[dmd-internals] [D-Programming-Language/dmd] 29eb97: more 64 bit ABI for structs

Jonathan M Davis jmdavisProg at gmx.com
Wed May 9 20:06:39 PDT 2012


On Wednesday, May 09, 2012 19:33:29 Walter Bright wrote:
> The failures I've traced back to the guts of std.datetime. I dread those,
> because trying to isolate down 50,000,000,000 lines of endless layers of
> types is several hours of work. The current one I've reduced to:
> 
> import core.stdc.stdio;
> 
> void main()
> {
>          SysTime st = Clock.currTime();
> string s = st._timezone.name;
> printf("_stdTime = x%llx _timezone = %*.s\n", st._stdTime, s.length, s.ptr);
> SysTimeToDosFileTime(st);
> }
> 
> which gives an assert failure in SysTimeToDosFileTime() on 64 bit Linux. So
> far, I have been unable to determine if the corruption is in the value of
> st, or in SysTimeToDosFileTime(). I.e.
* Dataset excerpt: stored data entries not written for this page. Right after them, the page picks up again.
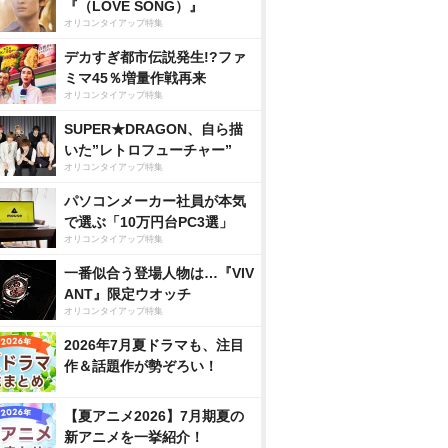
『（LOVE SONG）』
オリコンタイアップ特集
デカすぎ都市伝説発生!?ファ
ミマ45％増量作戦再来
オリコンタイアップ特集
SUPER★DRAGON、自ら描
いた”レトロフューチャー”
オリコンタイアップ特集
パソコンメーカー社員が本気
で選ぶ「10万円台PC3選」
オリコンタイアップ特集
一番似合う登場人物は…『VIV
ANT』限定ウオッチ
オリコンタイアップ特集
2026年7月夏ドラマも、注目
作＆話題作が勢ぞろい！
【夏アニメ2026】7月期夏の
新アニメを一挙紹介！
I cannot figure out of st._stdTime
> or st._timezone is corrupt, or neither. (I made _stdTime and _timezone
> public to help out with this.)
> 
> I do know that the problem is caused somewhere where a struct is passed in a
> register and is expected to have been passed on the stack, or vice versa.
> 
> If you could help isolate it down to a test case that does not involve
> std.datetime, I would most appreciate it.

I'll see what I can do.

druntime is also seeing a failure in core.time, which I can reproduce with 
this:

struct S
{
    this(long length)
    {
        this.length = length;
    }

    long length;
}


const(S) copy(const S s)
{
    return s;
}


void main()
{
    S t = S(42);
    const S u = t;

    assert(t == u);
    assert(copy(t) == u);
    assert(t == copy(u));
}

If I make copy's parameter mutable, it passes. If I change the return type to 
mutable, it still fails. So, it seems to be something related to copy's 
parameter being const. However, the problem also goes away if S's constructor 
is removed, which doesn't appear to have anything to do with const.

I have no idea if this relates to the problem in std.datetime or not, but it 
_is_ a problem only on 64-bit, so it might be related.